В последнее время их взвод прочищал кадры, словно из ниоткуда возникали новые лица, старые куда-то девались. Небось, их тошнило между бойниц, а настоятель снимателем яблок выпихнул под зад на ту сторону. Что-то ему подсказывало — он должен радоваться, что никуда не подевался сам. Сперва за этим виделись очередные дальнерелигиозные происки, потом, тайком перемолвившись словцом с некоторыми из идиотов, скобливших с ним страницы, из sollertissimis [299], он понял, что исчезновение старых монахов и появление новых окутано большою тайной, не дававшей вкусить медовой сыти от брюха игумену, у которого и впрямь стали замечать замешательство и брожение мыслей, хотя в остальное время он оставался твёрд в любом начинании.
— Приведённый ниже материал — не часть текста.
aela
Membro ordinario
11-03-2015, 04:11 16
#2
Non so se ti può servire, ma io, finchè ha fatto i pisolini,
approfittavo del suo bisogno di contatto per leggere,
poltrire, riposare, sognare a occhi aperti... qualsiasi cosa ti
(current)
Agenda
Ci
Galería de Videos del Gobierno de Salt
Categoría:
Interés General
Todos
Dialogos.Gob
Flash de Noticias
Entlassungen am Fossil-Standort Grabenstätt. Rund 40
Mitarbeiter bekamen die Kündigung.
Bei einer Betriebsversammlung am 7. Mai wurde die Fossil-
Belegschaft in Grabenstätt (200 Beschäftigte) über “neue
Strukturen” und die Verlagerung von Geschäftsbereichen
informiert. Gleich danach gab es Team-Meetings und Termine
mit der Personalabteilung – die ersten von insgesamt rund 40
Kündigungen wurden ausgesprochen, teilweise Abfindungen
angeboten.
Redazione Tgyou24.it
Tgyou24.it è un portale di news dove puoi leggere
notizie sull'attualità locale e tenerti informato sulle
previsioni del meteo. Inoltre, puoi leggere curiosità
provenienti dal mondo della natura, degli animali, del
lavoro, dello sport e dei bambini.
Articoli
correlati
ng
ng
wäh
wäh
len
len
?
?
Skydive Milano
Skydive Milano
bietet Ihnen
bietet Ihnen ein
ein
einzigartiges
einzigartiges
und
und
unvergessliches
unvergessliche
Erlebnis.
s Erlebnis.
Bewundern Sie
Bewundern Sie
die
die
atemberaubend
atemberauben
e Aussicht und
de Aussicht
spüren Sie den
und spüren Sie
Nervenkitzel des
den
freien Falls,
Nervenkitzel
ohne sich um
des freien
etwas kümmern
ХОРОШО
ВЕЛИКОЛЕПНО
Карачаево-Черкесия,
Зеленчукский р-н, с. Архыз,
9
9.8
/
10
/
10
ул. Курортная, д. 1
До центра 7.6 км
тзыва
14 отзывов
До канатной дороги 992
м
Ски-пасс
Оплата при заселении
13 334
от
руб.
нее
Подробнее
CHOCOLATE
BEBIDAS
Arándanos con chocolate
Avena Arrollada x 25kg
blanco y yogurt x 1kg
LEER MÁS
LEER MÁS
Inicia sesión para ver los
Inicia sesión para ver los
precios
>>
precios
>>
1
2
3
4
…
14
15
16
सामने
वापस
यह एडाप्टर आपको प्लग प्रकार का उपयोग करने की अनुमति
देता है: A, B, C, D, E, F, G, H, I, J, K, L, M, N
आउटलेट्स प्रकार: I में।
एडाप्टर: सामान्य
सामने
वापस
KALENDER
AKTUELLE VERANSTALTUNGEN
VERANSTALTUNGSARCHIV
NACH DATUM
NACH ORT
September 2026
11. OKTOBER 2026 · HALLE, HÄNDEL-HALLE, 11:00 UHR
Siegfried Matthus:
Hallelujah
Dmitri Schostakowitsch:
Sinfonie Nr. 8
Оргии устраивали в подвалах, по которым ходили ещё Андрей Рублёв и Питирим Сирый. Сейчас они представляли собой систему галерей с переходами в уборные состоятельных москвичей, в связи с чем настоятель не единожды подкидывал в их дома тексты причастий. При последних приготовлениях — воздух, покровец, дискос, потир — кандидатов сгоняли в подземную келью, где те могли выпить кагора, в принципе, без ограничений, сколько позволит совесть, и обменяться мнениями относительно того, что их ждёт. Кстати, первое, второе, то, что Бог не препятствует, никак не намекает, что можно бы закруглиться, поскольку деньги епархии вроде как необходимы на взносы членам епархии, уже вызывало подозрения. Помимо самих телодвижений во время непосредственно сатурналии, с разумением обсуждались многие теологические моменты, с вином находила большая охота к подобному, произносилось такое, что никто бы не стал изрекать в иное время. Вообще-то послушники делились взглядами на елеепомазание без чтения сочинений евангелистов и в отсутствие крещаемого не слишком охотно.
Он был воодушевлён в меру, ещё бы, намеченный шабаш в тот самый день, какой и назывался, лишь сменилось несколько лиц, однако не он.
Иногда он задавался вопросом, горьким как полынь, точно ли они рабы именно Божьи? Держал ли он его на фронте рассудка, когда парня сюда стригли? Не в такой, по-видимому, форме, но было дело. И что же отвечает ему то единственное духовное лицо, чьи поступки для него непостижимы, а значит, сохраняют надежду на причастность, в противовес местечковости? он не знает, максимум: читай между строк там, куда я тебя сажаю. Может, сдёрнуть за обитель через трапезную, скатиться с холма, сначала бежать, а потом идти как ни в чём не бывало, не вызывая подозрений, ведь множество монахов отправлялось в окрестности, чьей жизни они являли собой духовный и интеллектуальный центр, поразведать обстановку, а решив, что довольно, остановиться, осколком мела, подходящим и для самообороны, на площади или палкой в нетронутом белом покрове начертить пятиконечную звезду, и ждать, когда из земли натянется трос, ведущий, уж на одном конце точно, к его пояснице, и он будет тащим в обитель, где доложит: там всё-таки мир, который, если всё же верить, сотворён, не гнал же Он поначалу в скиты, значит, и там должно быть и добро, и диво. Жаль, что они всегда в оппозиции, он бы так не хотел.
Пока решил остаться. Соображая на шестерых, уже прилично приняв, в охотку, черпая половником из бочки с ржавыми ободами, обсуждая дела синода, они были довольны друг другом. Необходимые атрибуты, сложенные здесь же, на каменном алтаре, подчёркнуто безгранном, ещё до того, как они их увидели, были наперечёт. Немаловажное обстоятельство, отчасти дающее представление о той ночи — здесь не приходилось дрожать, как на галерее, хотя морозы в этом январе стояли поистине крещенские, все в монастыре ругали их на чём свет, настолько жгучие, что даже разрешили какое-то время не убирать снег.